榆树林油田CO2混相驱注气井极限关井时间研究

采用水气交替注入的方式开发低渗透油藏既可以扩大波及体积，补充地层能量，又能有效的防止气窜。但是现场施工过程中经常出现注气井的冻堵问题。通过软件模拟注气井井筒内部压力、温度分布规律，分析注气井冻堵原因主要为注气井长时间的关井导致地层流体返出到易冻堵段与井筒内CO₂反应形成冻堵物，因此采用试井的方法计算关井之后井筒内压力变化规律，进而得出地层流体到冻堵段的时间为该井的极限关井时间。研究结果表明,注气速度对井筒内温度场分布影响较大，随着注入速度的增加井筒内低温延伸越长；井筒内部1 000 m以内会发生CO₂气体的相态变化，造成该位置低温高压，极易形成水合物；最后根据油气两相渗流规律和关井后井筒内压力变化规律确定注气井极限关井时间为25 d。

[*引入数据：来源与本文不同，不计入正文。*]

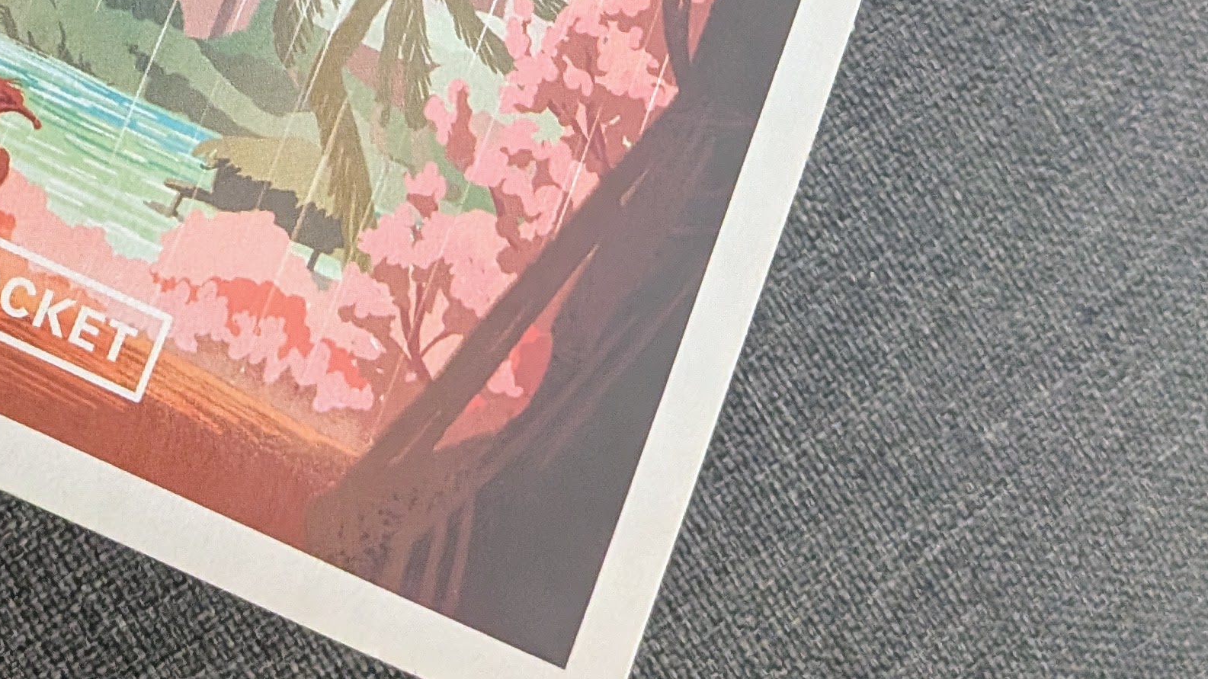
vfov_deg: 15.6
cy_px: -539
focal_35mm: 66
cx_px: 112
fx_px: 2114
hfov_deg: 30.4
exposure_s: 1/50
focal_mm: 4.53
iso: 1061
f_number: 1.7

The Maximum Shut in Time of Gas Injection Wells in CO2 Miscible Flooding in Yushulin Oilfield

The development of low permeable reservoir by means of alternate water gas injection can not only enlarge the swept volume, supplement formation energy, but also effectively prevent gas channeling. However, the problem of plug in gas well often occurs during the construction. By simulating the distribution of internal pressure and temperature in the wellbore of the gas injection well, the cause of freezing and plugging is analyzed. The main reason is the long time shut in of the gas injection well, resulting in the formation of fluid flowing back to the frozen plugging section and the CO₂ reaction in the wellbore to form a frozen plug. Therefore, the well test method is used to calculate the pressure change rule in the wellbore after closing the well, and the time of formation fluid to freeze plugging is obtained. The results show that the gas injection rate has great influence on the wellbore temperature field distribution. As the injection speed increases, the low temperature in the wellbore extends longer. The phase state of CO₂ gas can change within 1 000 m of the wellbore, which causes low temperature and high pressure in the wellbore and makes hydrate easily. Finally the limit closure time of injection well is determined to be 25 d according to the law of oil and gas two phase seepage and the law of pressure change after well closure.